Companies

Luxury hotel chain Raffles bets big on India

Forum Gandhi Mumbai | Updated on September 27, 2021

Aims to launch mixed-use properties, resorts and retreat-like hotels

Raffles, the century-old luxury hotels brand, is betting big on India, with plans to launch mixed-use properties and ephemeral spaces, in addition to resorts and retreat-like hotels.

‘A strategic market’

“India is a strategic market for us both Raffles and Accor in terms of long-term growth potential. We’d like a resort and retreat-like properties in India. Also, mixed-use properties between residential, workspaces, suites, health and well being. Right now we have a team looking at multidisciplinary galleries, ephemeral spaces, so we are not stuck to one idea,” Stephen Alden, Chief Executive Officer of Raffles & Orient Express, Accor Group, told BusinessLine.

Globally, Raffles has 16 hotels. In India, it launched a luxury hotel in Udaipur in August. Raffles is known for its unique concepts across the globe.

It has managed to convert palaces and old war rooms to residences and hotel suites. Its umbrella of spaces include resorts, suites, residencies, hybrid hotels, mixed-use hotels and ephemeral spaces.
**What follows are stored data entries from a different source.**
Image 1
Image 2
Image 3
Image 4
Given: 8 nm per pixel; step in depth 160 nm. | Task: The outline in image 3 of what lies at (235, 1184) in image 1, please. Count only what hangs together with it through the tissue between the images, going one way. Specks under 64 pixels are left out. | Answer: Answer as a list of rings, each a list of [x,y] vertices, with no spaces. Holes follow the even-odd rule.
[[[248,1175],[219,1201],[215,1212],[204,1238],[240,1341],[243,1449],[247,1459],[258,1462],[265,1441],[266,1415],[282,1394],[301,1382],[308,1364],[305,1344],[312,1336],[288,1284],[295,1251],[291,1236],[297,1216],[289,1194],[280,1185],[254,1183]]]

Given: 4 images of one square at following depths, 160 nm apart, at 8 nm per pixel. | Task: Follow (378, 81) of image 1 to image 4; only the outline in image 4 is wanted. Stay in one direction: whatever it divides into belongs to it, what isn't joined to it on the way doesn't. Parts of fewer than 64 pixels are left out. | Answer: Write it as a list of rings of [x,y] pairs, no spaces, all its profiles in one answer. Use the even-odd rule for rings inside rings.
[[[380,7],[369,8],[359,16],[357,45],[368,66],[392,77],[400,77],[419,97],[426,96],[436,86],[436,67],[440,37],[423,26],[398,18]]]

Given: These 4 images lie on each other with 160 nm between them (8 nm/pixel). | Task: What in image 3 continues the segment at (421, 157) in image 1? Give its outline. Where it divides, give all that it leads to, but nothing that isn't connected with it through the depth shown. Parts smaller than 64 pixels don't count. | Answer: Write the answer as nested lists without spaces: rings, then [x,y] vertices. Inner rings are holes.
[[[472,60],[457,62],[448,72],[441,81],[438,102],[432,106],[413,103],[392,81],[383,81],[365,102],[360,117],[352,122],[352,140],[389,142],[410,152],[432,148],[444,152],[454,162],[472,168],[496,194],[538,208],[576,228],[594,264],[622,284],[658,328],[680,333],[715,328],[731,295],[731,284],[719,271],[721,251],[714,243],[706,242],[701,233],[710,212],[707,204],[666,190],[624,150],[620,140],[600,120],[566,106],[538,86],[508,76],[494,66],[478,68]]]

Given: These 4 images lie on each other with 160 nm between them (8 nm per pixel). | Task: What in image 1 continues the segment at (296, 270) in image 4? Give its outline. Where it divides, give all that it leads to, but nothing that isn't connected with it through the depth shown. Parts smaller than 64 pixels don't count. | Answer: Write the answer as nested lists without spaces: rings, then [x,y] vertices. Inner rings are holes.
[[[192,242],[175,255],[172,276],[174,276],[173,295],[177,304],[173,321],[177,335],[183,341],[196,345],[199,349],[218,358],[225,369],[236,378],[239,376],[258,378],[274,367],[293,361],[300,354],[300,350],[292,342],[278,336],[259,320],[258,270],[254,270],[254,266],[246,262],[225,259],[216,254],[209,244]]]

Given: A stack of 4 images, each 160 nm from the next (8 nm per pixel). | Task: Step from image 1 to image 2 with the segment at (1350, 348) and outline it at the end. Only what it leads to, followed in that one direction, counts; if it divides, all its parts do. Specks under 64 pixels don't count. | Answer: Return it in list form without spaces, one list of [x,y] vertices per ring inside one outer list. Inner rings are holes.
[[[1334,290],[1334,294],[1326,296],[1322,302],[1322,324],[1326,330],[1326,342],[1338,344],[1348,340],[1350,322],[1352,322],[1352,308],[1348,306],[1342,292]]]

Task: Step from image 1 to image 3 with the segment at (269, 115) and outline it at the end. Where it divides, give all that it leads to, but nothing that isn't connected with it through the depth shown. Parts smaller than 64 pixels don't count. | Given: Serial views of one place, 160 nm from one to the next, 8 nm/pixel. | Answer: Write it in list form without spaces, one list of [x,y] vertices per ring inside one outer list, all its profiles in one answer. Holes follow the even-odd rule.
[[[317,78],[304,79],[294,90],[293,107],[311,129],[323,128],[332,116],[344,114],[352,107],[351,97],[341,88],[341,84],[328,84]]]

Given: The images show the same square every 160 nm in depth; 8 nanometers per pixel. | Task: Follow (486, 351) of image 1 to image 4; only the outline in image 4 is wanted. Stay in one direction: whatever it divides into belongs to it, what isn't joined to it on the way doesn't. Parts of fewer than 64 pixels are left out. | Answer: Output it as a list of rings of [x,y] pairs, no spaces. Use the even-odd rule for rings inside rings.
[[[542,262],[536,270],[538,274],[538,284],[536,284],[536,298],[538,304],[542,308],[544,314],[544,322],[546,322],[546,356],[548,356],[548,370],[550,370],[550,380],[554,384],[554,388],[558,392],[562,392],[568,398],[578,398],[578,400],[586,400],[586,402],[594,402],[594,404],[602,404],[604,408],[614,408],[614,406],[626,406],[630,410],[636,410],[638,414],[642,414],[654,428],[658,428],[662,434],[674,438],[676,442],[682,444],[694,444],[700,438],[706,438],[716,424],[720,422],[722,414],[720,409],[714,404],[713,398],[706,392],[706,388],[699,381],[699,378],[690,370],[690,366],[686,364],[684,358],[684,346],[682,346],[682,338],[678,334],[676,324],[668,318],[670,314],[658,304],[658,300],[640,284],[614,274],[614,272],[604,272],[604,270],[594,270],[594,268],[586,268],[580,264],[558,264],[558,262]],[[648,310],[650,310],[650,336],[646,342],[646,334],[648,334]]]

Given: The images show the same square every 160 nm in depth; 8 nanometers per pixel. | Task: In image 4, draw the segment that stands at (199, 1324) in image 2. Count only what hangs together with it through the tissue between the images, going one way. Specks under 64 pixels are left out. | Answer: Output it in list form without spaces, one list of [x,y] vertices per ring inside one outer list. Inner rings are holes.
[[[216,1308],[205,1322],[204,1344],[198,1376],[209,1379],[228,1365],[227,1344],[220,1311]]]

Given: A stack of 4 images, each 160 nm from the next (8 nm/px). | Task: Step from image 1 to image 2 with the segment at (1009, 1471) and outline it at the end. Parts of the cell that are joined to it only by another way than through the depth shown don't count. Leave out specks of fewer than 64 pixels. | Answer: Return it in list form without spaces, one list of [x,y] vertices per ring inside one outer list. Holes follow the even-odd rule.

“Each of our hotels is unique, and has become a landmark for the said destination,” said Alden. For example, in August this year, Raffles launched its first palatial resort on a 21-acre private island in the heart of Udai Sagar lake in Udaipur. It is also set to launch its second palace conversion in Jaipur soon.

“We managed a 10-15 per cent higher occupancy than expected. We’re very optimistic that with the onset of the festival period, our bookings will be robust,” said Alden. Another example of a unique conversion is its latest project with the Hinduja Group – the Old War Office (OWO) building in London has been transformed into a multi-hundred-room hotel and residencies.

When asked if the company sees a potential to convert such properties in India, he said that Raffles would like to explore different kinds of properties than being stuck with one or two types of properties.

“India has diverse markets. We don’t want to keep ourselves in a stringently strict model, whether it is through Raffles or other brands within the group,” he said.

Emotional wellbeing

Across the multiple hotels that Raffles owns globally, it implements an ‘Emotional Wellbeing by Raffles’ programme, which guides its guests through thoughtfully curated programmes, spaces and rituals, resulting in a sense of calm.

Alden said he would like something like that in India, where people could just sit back and relax. “We’d like a resort and retreat-like properties in India,” he said, adding that mixed-use properties, including residential, workspaces, suites, and healthy options, are also something that the company could explore.

“While I am not allowed to disclose much, but we have signed three Michelin star chefs who are going to take on our projects, and we are sending a very strong signal about where we are coming from when it comes to restaurants,” said Alden.